Otra epístola que llega desde una región desconocida. No sin pudor, respondo: ¿Quién soy yo para merecer tus prolongados silencios, las gravitaciones secretas de tus palabras, el corazón dilatado y fino que se estremece ante la música de M.? ¿Nunca te dije que yo escucho música para impresionar a mis amigos? ¿Añoras cada una de mis palabras? ¿No reparas acaso en que mis palabras no son dignas de las tuyas? “¿Es posible que alguien espere con impaciencia, con ansiedad, observándome desde lejos con ojos claros, escuchando con la respiración contenida mis pasos que se aproximan?”, escribe Papini. Y más adelante: “¿Qué soy, sino un pobre poeta vergonzoso que esconde sus torturas, igual que una mujer avara esconde sus collares? ¿Qué soy, sino un trágico peregrino, orgulloso de su gran capa, pero que no sabe encontrar su casa y su cama?”.

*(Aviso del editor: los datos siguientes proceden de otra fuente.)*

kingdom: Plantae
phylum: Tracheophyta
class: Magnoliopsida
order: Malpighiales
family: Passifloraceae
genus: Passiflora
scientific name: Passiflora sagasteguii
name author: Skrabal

Llegan tus palabras desde una órbita lejana, ignota para mí, radiantes de luces y sombras, como extrañas criaturas que mis brazos torpes intentan apresar (con la intención de cuidarlas, observarlas por largo tiempo). Llegan tus palabras como negras mariposas dolientes. Las contemplo en silencio y me embarga una fría nostalgia de lo que nunca he poseído, de lo que nunca ha querido poseerme. Se regodean ante mí, henchidas de suficiencia, para luego marcharse y dejarme solo, desarmado. Sin mis propias palabras.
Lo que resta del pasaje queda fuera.